Prymas Polski chce suspendować księży za antyuchodźcze manifestacje. Słusznie?
Abp Wojciech Polak, prymas Polski, w wywiadzie dla „Tygodnika Powszechnego” dwa razy przyznaje pytającemu Błażejowi Strzelczykowi, że „coś jest na rzeczy”. Pierwszy, gdy zgadza się, że można mówić o „praktykujących niewierzących”. Drugi, że w wierni bardziej niż Kościoła słuchają fake newsów. I dodaje, że źródłem obecnych, głębokich podziałów w społeczeństwie, jest być może to, że „nie mieliśmy dotychczas spójnej wizji życia społecznego”.

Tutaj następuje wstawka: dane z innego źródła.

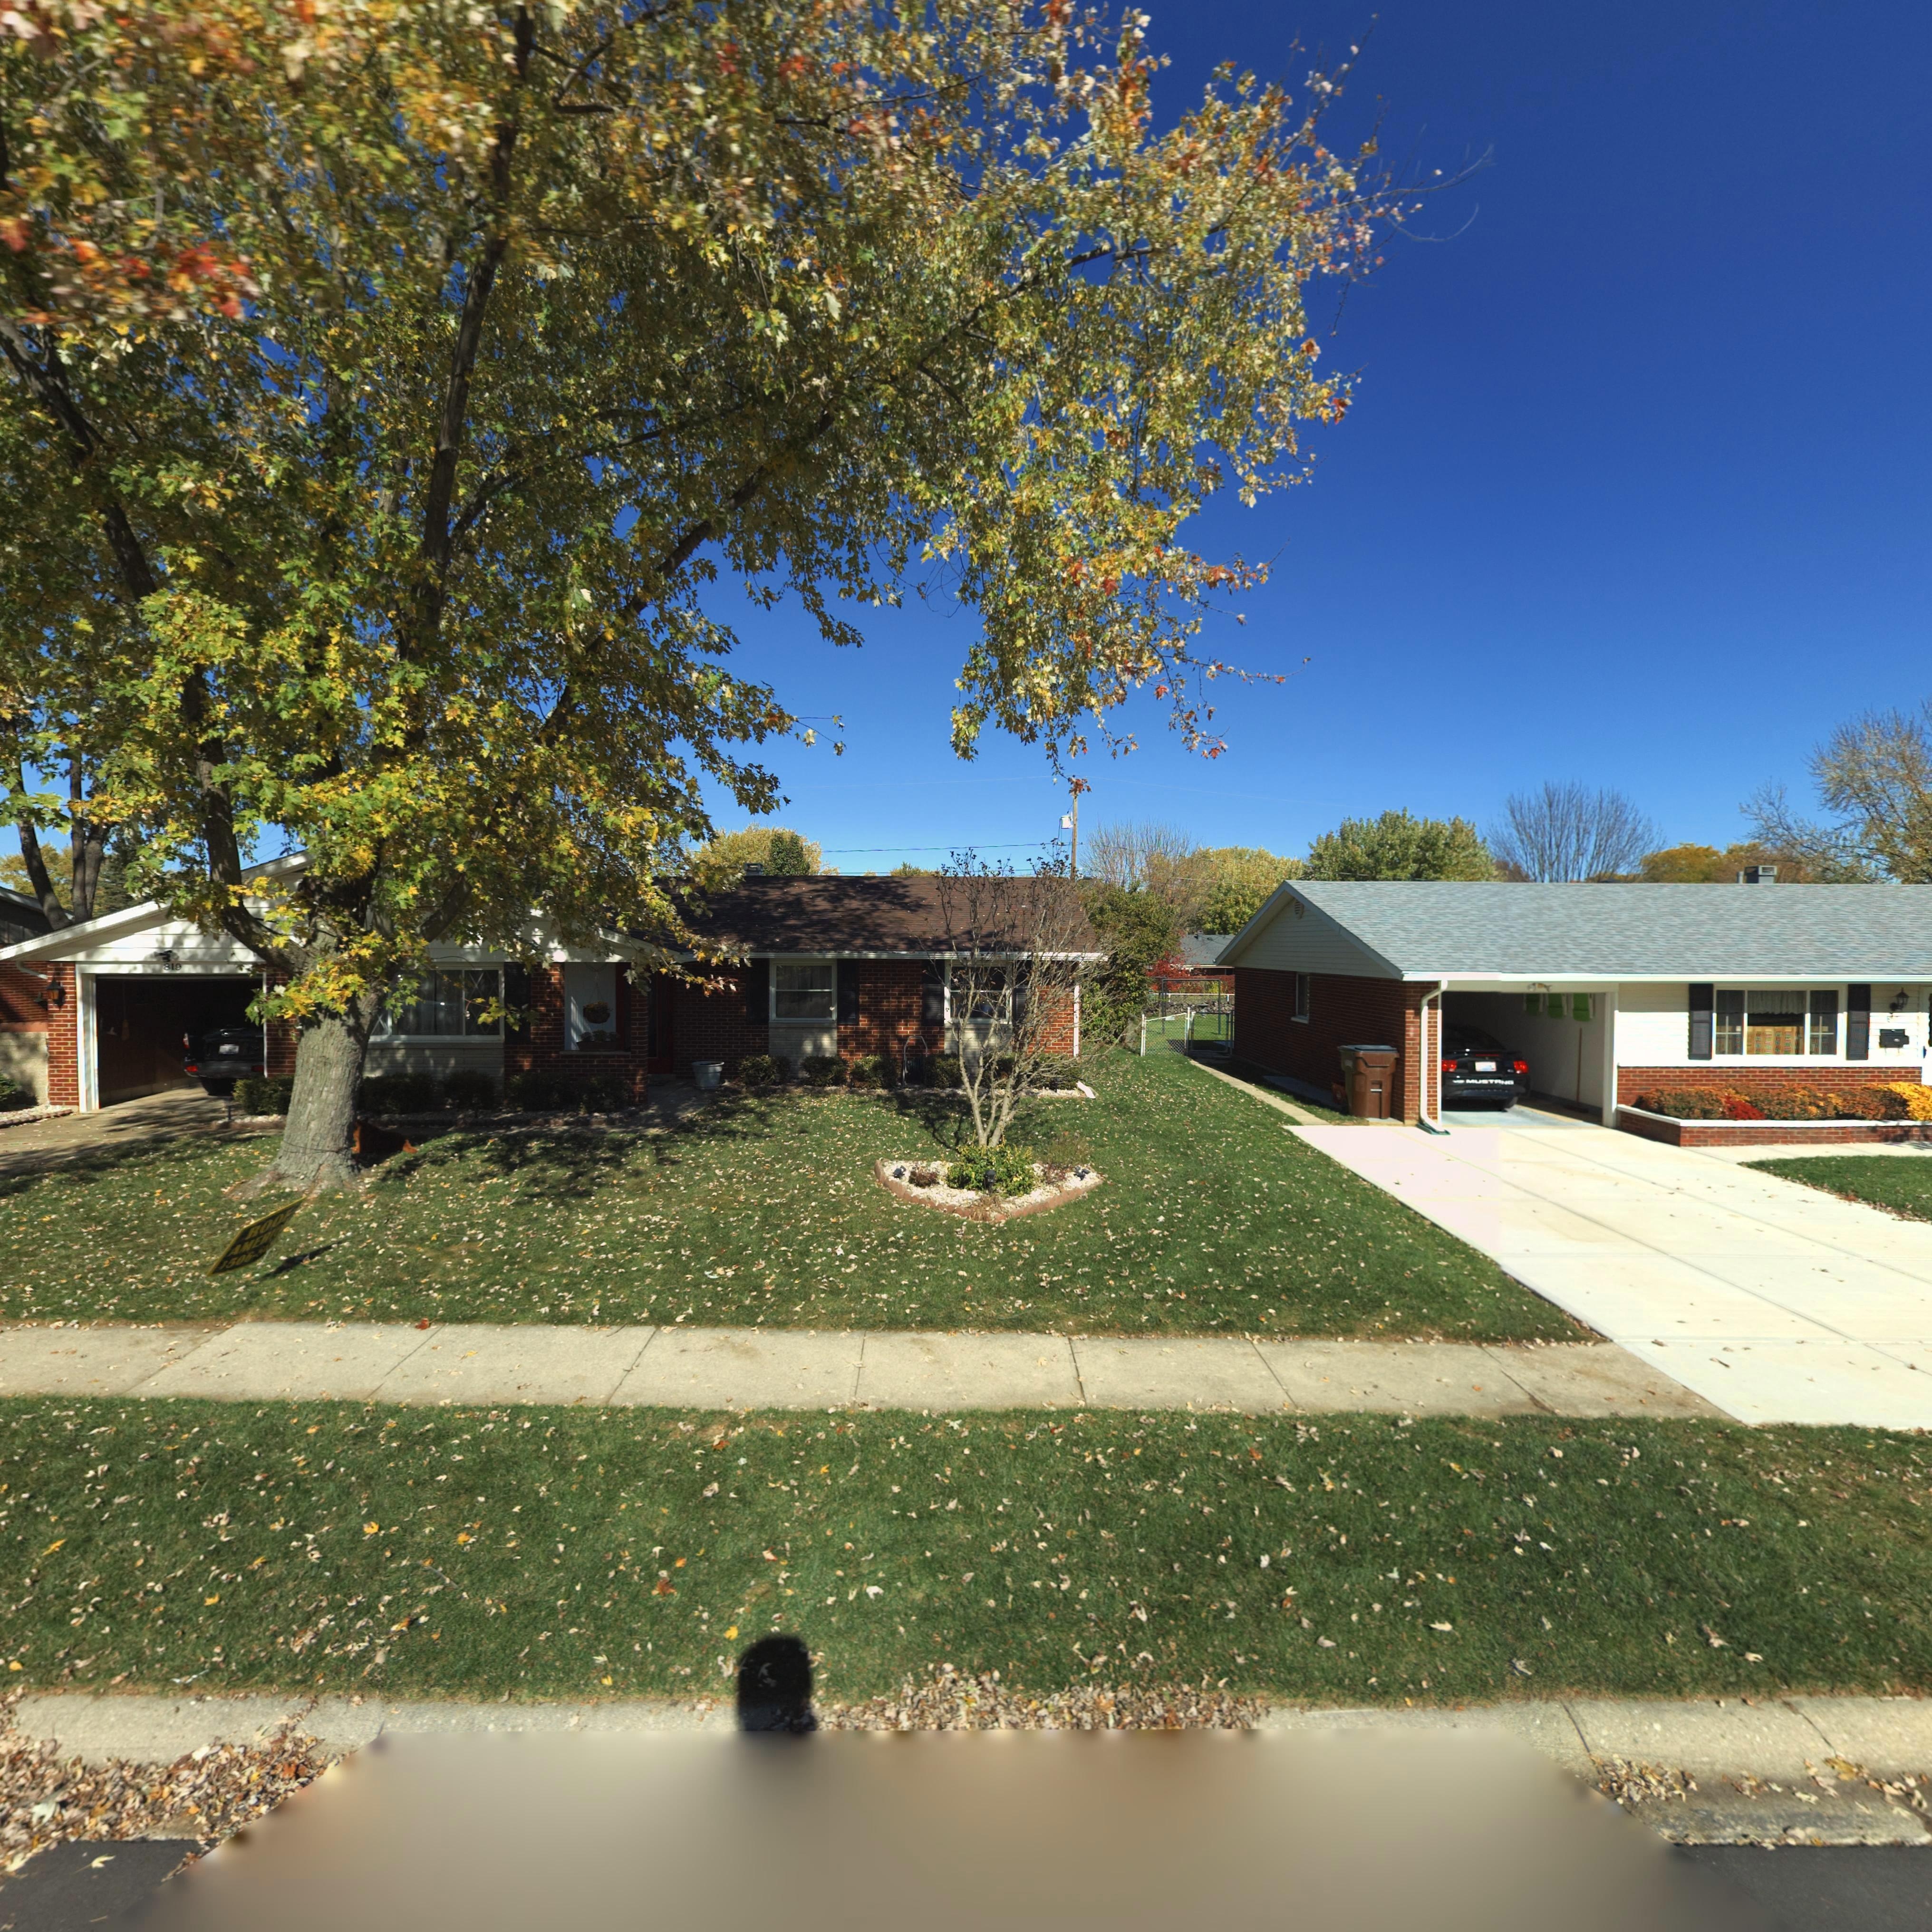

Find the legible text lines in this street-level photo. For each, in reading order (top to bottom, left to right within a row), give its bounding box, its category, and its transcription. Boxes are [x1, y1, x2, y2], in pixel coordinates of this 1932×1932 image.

Dziennikarz próbuje uzyskać odpowiedzi ewangeliczne: „tak-tak, nie-nie”. I uzyskuje w kwestii uchodźców – prymas ostrzegł księży w jego diecezji (gnieźnieńskiej), że będą zawieszeni w czynnościach za ewentualny udział w manifestacjach przeciwko przyjęciu przez Polskę uchodźców – ale nie w kwestii upolitycznienia swojego Kościoła.
Kościół nie miesza się do polityki?
W opinii hierarchy Kościół nie miesza się do polityki, tylko głosi Ewangelię i nie jest prawdą, że PiS zawdzięcza zwycięstwo wyborcze Kościołowi. Wynika to zresztą z podziękowań prezesa Kaczyńskiego ojcu Rydzykowi: „Bez ciebie, ojcze dyrektorze, nie byłoby tego zwycięstwa” (5 grudnia 2015 r.). „U mnie nie znajdzie pan takich cytatów” – odpowiada prymas.
Odcina się też abp Polak od osławionej uwagi ks. Henryka Zielińskiego, że masakra w Barcelonie była karą za rozwiązłość: „Niedorzeczne, to tak jakby zapytać, czy uderzenie pioruna w katedrę gnieźnieńską było karą za rozwiązłość w katedrze”.
To prawda, ale jaka jest prawda o słynnych słowach prymasa Polaka z Jasnej Góry o potrzebie szanowania porządku konstytucyjnego? W wielu niepisowskich środowiskach odebrano jako krytyka obecnego rządu. Ale nie. Prymas odpowiada, że przypomniał naukę Kościoła, a nie stanął po stronie sporu politycznego.